Centralize knowledge base
“Where to find what” is a common struggle across teams, even if you are using the best-in-class collaborative tools. The sheer diversity of the tools often leads to scattered knowledge across intranet sites, office files including Word and PowerPoint decks, issue tracking systems, support tickets, UX mockups, chat histories, and email threads.
There’s no silver bullet to this problem - get a pulse of what works best for the team and leverage the tool based on the context. And then centralize the knowledge base through a landing page based on your team’s frequently visited spaces. For example, if your team collaborates over Teams, use the pinned tab to centralize each artifact's references. Make the content search-friendly by enriching it with the appropriate meta-data. And evolve this setup with the need and expertise of the team.
Vocalize the positives
Life happens.
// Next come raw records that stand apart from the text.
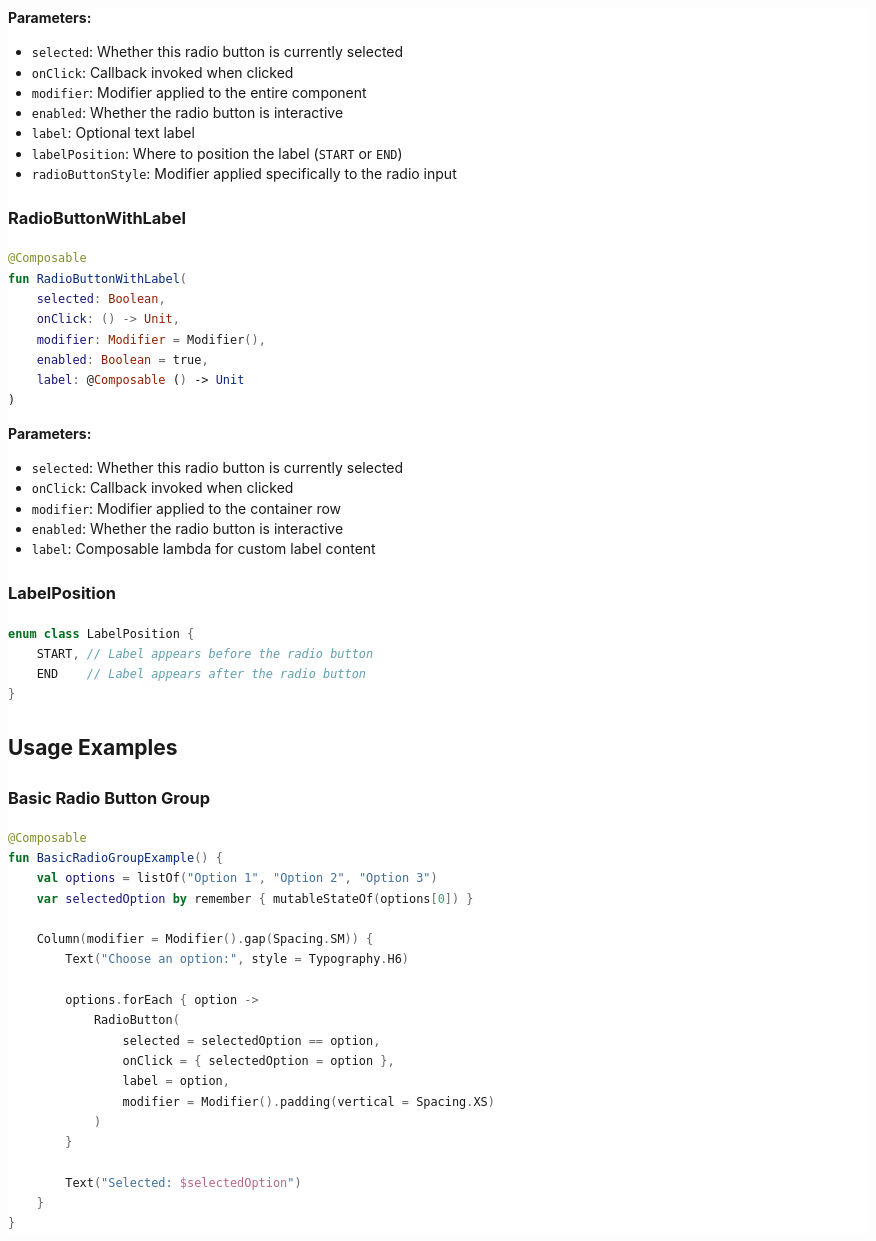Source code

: **Parameters:**

- `selected`: Whether this radio button is currently selected
- `onClick`: Callback invoked when clicked
- `modifier`: Modifier applied to the entire component
- `enabled`: Whether the radio button is interactive
- `label`: Optional text label
- `labelPosition`: Where to position the label (`START` or `END`)
- `radioButtonStyle`: Modifier applied specifically to the radio input

### RadioButtonWithLabel

```kotlin
@Composable
fun RadioButtonWithLabel(
    selected: Boolean,
    onClick: () -> Unit,
    modifier: Modifier = Modifier(),
    enabled: Boolean = true,
    label: @Composable () -> Unit
)
```

**Parameters:**

- `selected`: Whether this radio button is currently selected
- `onClick`: Callback invoked when clicked
- `modifier`: Modifier applied to the container row
- `enabled`: Whether the radio button is interactive
- `label`: Composable lambda for custom label content

### LabelPosition

```kotlin
enum class LabelPosition {
    START, // Label appears before the radio button
    END    // Label appears after the radio button
}
```

## Usage Examples

### Basic Radio Button Group

```kotlin
@Composable
fun BasicRadioGroupExample() {
    val options = listOf("Option 1", "Option 2", "Option 3")
    var selectedOption by remember { mutableStateOf(options[0]) }

    Column(modifier = Modifier().gap(Spacing.SM)) {
        Text("Choose an option:", style = Typography.H6)

        options.forEach { option ->
            RadioButton(
                selected = selectedOption == option,
                onClick = { selectedOption = option },
                label = option,
                modifier = Modifier().padding(vertical = Spacing.XS)
            )
        }

        Text("Selected: $selectedOption")
    }
}
```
Comments get misinterpreted. Things get lost in translation. When this happens, pause and assume positive intent. Make sure you check in with the teammate and understand the concerning behavior or action. This would go a long way in building a lasting trustful relationship with your cross-functional team.
When you are remote, it’s hard to feel valued. So make sure that you praise the smallest accomplishments of your teammates. An authentic, genuine, and timely complement is one of the most effective ways to express gratitude and make your team feel valued.
In closing, working with a remote, distributed team is a blessing in disguise. The challenges offer unique opportunities to grow and build a powerful team that delivers powerful outcomes regardless of the timezone and cultural differences.